If a picture appears, leave it out, and reproduce exactly the lines from the start of the listing below through the one bearing "For every layout".
---- RECORDS PROVIDED
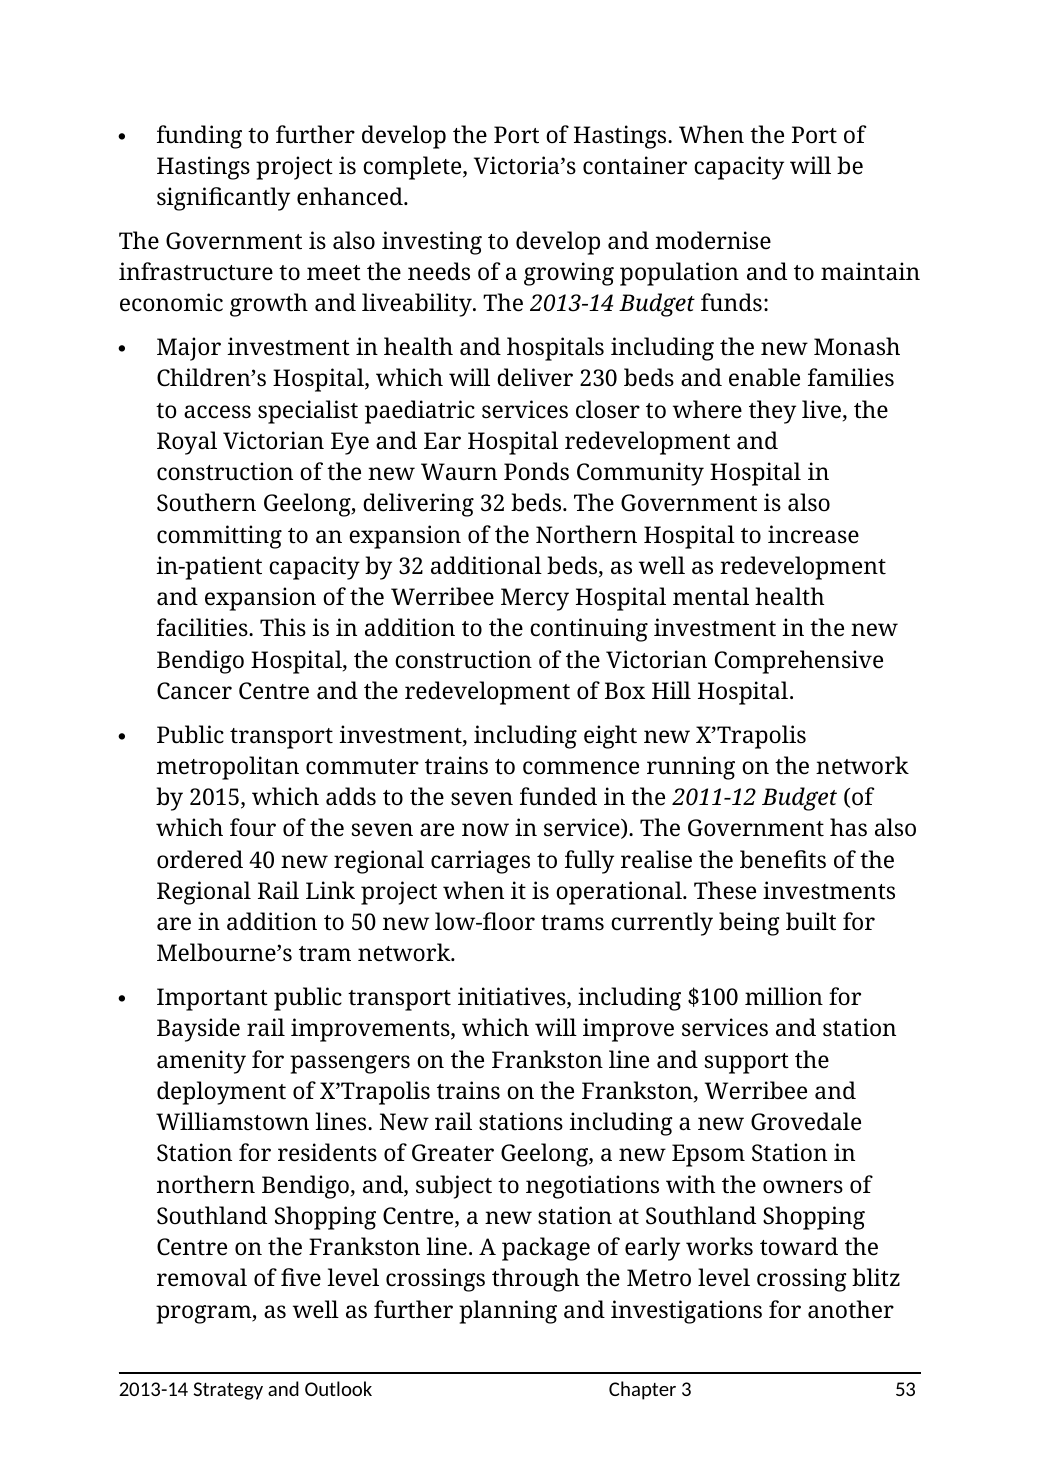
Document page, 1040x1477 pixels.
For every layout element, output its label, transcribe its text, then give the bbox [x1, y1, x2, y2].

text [118, 981, 921, 1325]
text Public transport investment, including eight new X’Trapolis metropolitan commuter trains to commence running on the network by 2015, which adds to the seven funded in the 2011-12 Budget (of which four of the seven are now in service). The Government has also ordered 40 new regional carriages to fully realise the benefits of the Regional Rail Link project when it is operational. These investments are in addition to 50 new low-floor trams currently being built for Melbourne’s tram network. [118, 718, 921, 968]
text funding to further develop the Port of Hastings. When the Port of Hastings project is complete, Victoria’s container capacity will be significantly enhanced. [118, 118, 921, 212]
text The Government is also investing to develop and modernise infrastructure to meet the needs of a growing population and to maintain economic growth and liveability. The 2013-14 Budget funds: [118, 225, 921, 318]
text Major investment in health and hospitals including the new Monash Children’s Hospital, which will deliver 230 beds and enable families to access specialist paediatric services closer to where they live, the Royal Victorian Eye and Ear Hospital redevelopment and construction of the new Waurn Ponds Community Hospital in Southern Geelong, delivering 32 beds. The Government is also committing to an expansion of the Northern Hospital to increase in-patient capacity by 32 additional beds, as well as redevelopment and expansion of the Werribee Mercy Hospital mental health facilities. This is in addition to the continuing investment in the new Bendigo Hospital, the construction of the Victorian Comprehensive Cancer Centre and the redevelopment of Box Hill Hospital. [118, 331, 921, 706]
--------
TASK RESULT
Document page, 1040x1477 pixels.
For every layout element, output its label, transcribe its text, then give the bbox [x1, y1, x2, y2].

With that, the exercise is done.